Fannie Mae Prices Offerings of $2.25 billion of Common Stock and $2.25 billion of Mandatory Convertible Preferred Stock

May 8, 2008

Jason Lobo


Janis Smith


WASHINGTON, DC -- Fannie Mae (FNM/NYSE) today priced $2.25 billion, or 82 million shares, of a new offering of its common stock (CUSIP 313586109) at $27.50 per share.

The company also announced that it priced $2.25 billion, or 45 million shares, of 8.75 percent Non-Cumulative Mandatory Convertible Preferred Stock, Series 2008-1 (CUSIP 313586745).

The Series 2008-1 Preferred Stock has a stated value and liquidation preference of $50 per share, and will pay quarterly non-cumulative cash dividends, when and if declared by the Board of Directors, at a rate of 8.75 percent per annum on the stated value. Each share of the Series 2008-1 Preferred Stock will automatically convert on May 13, 2011, into between 1.5408 shares and 1.8182 shares of Fannie Mae common stock. Also, at any time at the election of the holder, each share of the Series 2008-1 Preferred Stock may be converted into 1.5408 shares of Fannie Mae common stock. The conversion rates for the Series 2008-1 Preferred Stock will be subject to anti-dilution adjustments in certain circumstances.

"Investor demand for these offerings was very strong, which we believe reflects investor confidence in the long-term value of our business and our leading market position," said David Benson, Senior Vice President and Treasurer of Fannie Mae.

Fannie Mae has granted the underwriters for the offerings a 30-day option to purchase up to 12.3 million additional shares of common stock and a 30-day option to purchase up to an additional 6.75 million shares of the Series 2008-1 Preferred Stock.

Both offerings are expected to close on May 14, 2008, subject to satisfaction of customary closing conditions. As previously announced, these offerings will be followed in the very near future by an offering of non-cumulative, non-convertible preferred stock.

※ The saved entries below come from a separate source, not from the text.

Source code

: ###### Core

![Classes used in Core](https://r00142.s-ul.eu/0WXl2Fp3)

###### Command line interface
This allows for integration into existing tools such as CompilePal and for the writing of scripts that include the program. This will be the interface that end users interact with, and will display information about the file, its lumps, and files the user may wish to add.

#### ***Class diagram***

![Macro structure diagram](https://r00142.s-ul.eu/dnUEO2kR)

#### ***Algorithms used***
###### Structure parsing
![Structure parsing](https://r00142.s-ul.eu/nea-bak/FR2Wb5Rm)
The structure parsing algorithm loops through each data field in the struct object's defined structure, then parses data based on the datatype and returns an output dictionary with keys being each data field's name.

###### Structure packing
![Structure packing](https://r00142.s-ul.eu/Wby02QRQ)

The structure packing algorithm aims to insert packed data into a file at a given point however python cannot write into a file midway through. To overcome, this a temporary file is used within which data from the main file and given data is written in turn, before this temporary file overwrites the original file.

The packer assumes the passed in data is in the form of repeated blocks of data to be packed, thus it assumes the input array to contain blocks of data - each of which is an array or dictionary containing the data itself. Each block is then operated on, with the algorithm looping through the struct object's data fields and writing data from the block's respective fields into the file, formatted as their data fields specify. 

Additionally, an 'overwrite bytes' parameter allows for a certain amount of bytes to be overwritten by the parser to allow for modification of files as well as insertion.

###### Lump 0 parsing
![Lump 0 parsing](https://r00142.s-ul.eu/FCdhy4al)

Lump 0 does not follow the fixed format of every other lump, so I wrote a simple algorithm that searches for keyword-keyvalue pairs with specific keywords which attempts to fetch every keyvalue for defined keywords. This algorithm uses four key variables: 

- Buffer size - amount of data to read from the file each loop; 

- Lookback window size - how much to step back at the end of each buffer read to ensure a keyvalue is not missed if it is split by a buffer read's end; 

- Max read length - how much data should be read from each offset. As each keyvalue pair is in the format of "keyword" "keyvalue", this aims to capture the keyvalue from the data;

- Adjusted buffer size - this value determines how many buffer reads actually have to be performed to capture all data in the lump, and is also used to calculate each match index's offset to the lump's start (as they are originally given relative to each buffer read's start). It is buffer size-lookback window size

Net proceeds of the offerings will be used for general corporate purposes, including enabling the company to maintain a strong, conservative balance sheet, enhance long-term shareholder value, and provide stability to the secondary mortgage market.

Lehman Brothers Inc., J.P. Morgan Securities Inc. and Citigroup Global Markets Inc. are joint book-running managers for the common stock offering, with Goldman, Sachs & Co. and Morgan Stanley acting as co-managers. J.P. Morgan Securities Inc., Lehman Brothers Inc. and Banc of America Securities LLC are joint book-running managers on the Series 2008-1 Preferred Stock offering, with Goldman, Sachs & Co. and Merrill Lynch acting as co-managers. Lehman Brothers Inc. and J.P. Morgan Securities Inc. acted as global coordinators in both offerings.

Copies of the Offering Circulars will be available on Fannie Mae's website and can be obtained from the global coordinators at the following addresses:

  • Lehman Brothers Inc., c/o Broadridge, Integrated Distribution Services, 1144 Long Island Avenue, Edgewood, NY 11717; fax (631) 254-7140, or email: [email protected].
  • J.P. Morgan Securities Inc., 4 Chase Metrotech Center, CS Level, Brooklyn, NY 11245, Attention: Chase Distribution & Support Service Northeast Statement Processing Phone: (718) 242-8002.

A supplemental listing application will be made to list the additional common stock on the New York Stock Exchange. Application will be made to list the Series 2008-1 Preferred Stock on the New York Stock Exchange under the symbol "FNA."

Fannie Mae is a shareholder-owned company with a public mission. We exist to expand affordable housing and bring global capital to local communities in order to serve the U.S. housing market. Fannie Mae has a federal charter and operates in America's secondary mortgage market to ensure that mortgage bankers and other lenders have enough funds to lend to home buyers at low rates. In 2008, we mark our 70th year of service to America's housing market. Our job is to help to those who house America.

Certain statements in this press release, including those relating to plans to raise capital, as well as planned use of the net proceeds; and future business activities, may be considered forward-looking statements within the meaning of the federal securities laws. Although Fannie Mae believes that the expectations set forth in these statements are based upon reasonable assumptions, Fannie Mae's future plans, operations and its actual performance may differ materially from what is indicated in any forward-looking statements. Additional information that could cause actual results to differ materially from these statements are detailed in Fannie Mae's quarterly report on Form 10-Q for the period ended March 31, 2008, and its annual report on Form 10-K for the year ended December 31, 2007, including the "Risk Factors" section in these reports, and in its reports on Form 8-K.

All forms Fannie Mae filed with the SEC can also be obtained on the company's web site at

This press release does not constitute an offer to sell or the solicitation of an offer to buy securities of Fannie Mae. Nothing in this press release constitutes advice on the merits of buying or selling a particular investment.

You should not deal in securities unless you understand their nature and the extent of your exposure to risk. You should be satisfied that they are suitable for you in the light of your circumstances and financial position. If you are in any doubt, you should consult an appropriately qualified financial advisor.